Start of Dataset records

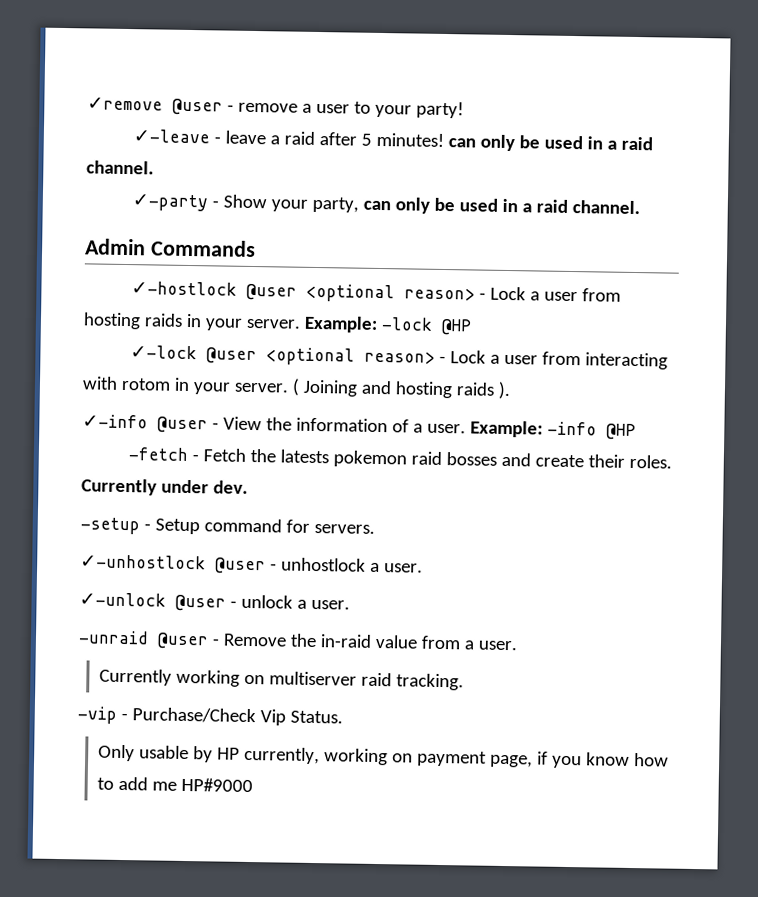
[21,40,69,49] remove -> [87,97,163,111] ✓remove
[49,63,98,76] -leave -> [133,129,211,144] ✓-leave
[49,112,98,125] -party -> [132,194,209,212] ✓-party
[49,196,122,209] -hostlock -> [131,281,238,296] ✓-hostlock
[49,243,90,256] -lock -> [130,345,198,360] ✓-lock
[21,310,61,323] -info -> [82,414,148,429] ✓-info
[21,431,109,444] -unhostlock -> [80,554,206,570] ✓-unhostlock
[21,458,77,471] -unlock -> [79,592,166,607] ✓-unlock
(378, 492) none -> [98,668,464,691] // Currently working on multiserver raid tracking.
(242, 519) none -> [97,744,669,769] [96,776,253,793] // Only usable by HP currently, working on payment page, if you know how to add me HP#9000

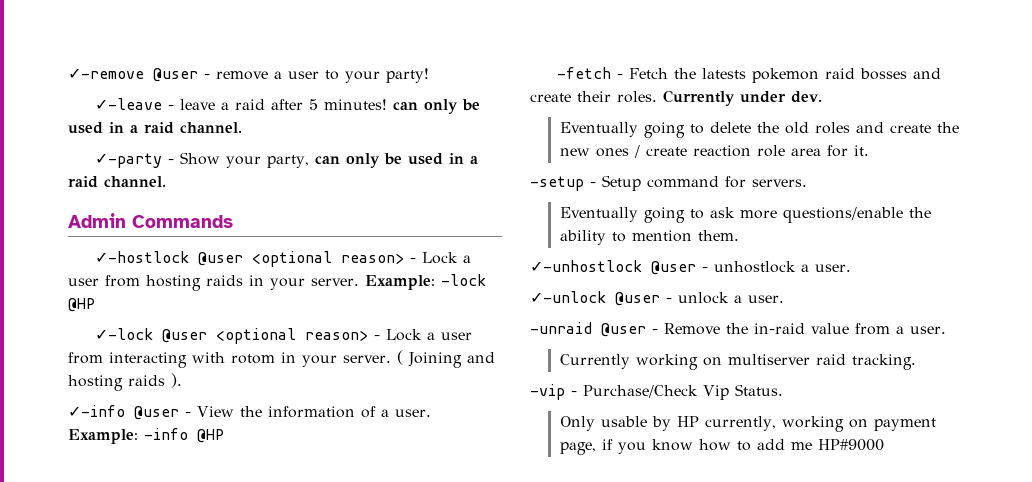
[87,97,163,111] ✓remove -> [68,68,144,79] ✓-remove
(248, 487) none -> [559,122,959,138] [559,145,869,158] // Eventually going to delete the old roles and create the new ones / create reaction role area for it.
(375, 528) none -> [559,207,931,223] [559,230,739,245] // Eventually going to ask more questions/enable the ability to mention them.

End of Dataset records

Problem to solve -
Print nothing but the lines above starting with the line that contains "[21,431,109,444] -unhostlock ->" and going on through the line that contains "(248, 487) none". Leave out the pictures.

Answer to the problem -
[21,431,109,444] -unhostlock -> [80,554,206,570] ✓-unhostlock
[21,458,77,471] -unlock -> [79,592,166,607] ✓-unlock
(378, 492) none -> [98,668,464,691] // Currently working on multiserver raid tracking.
(242, 519) none -> [97,744,669,769] [96,776,253,793] // Only usable by HP currently, working on payment page, if you know how to add me HP#9000

[87,97,163,111] ✓remove -> [68,68,144,79] ✓-remove
(248, 487) none -> [559,122,959,138] [559,145,869,158] // Eventually going to delete the old roles and create the new ones / create reaction role area for it.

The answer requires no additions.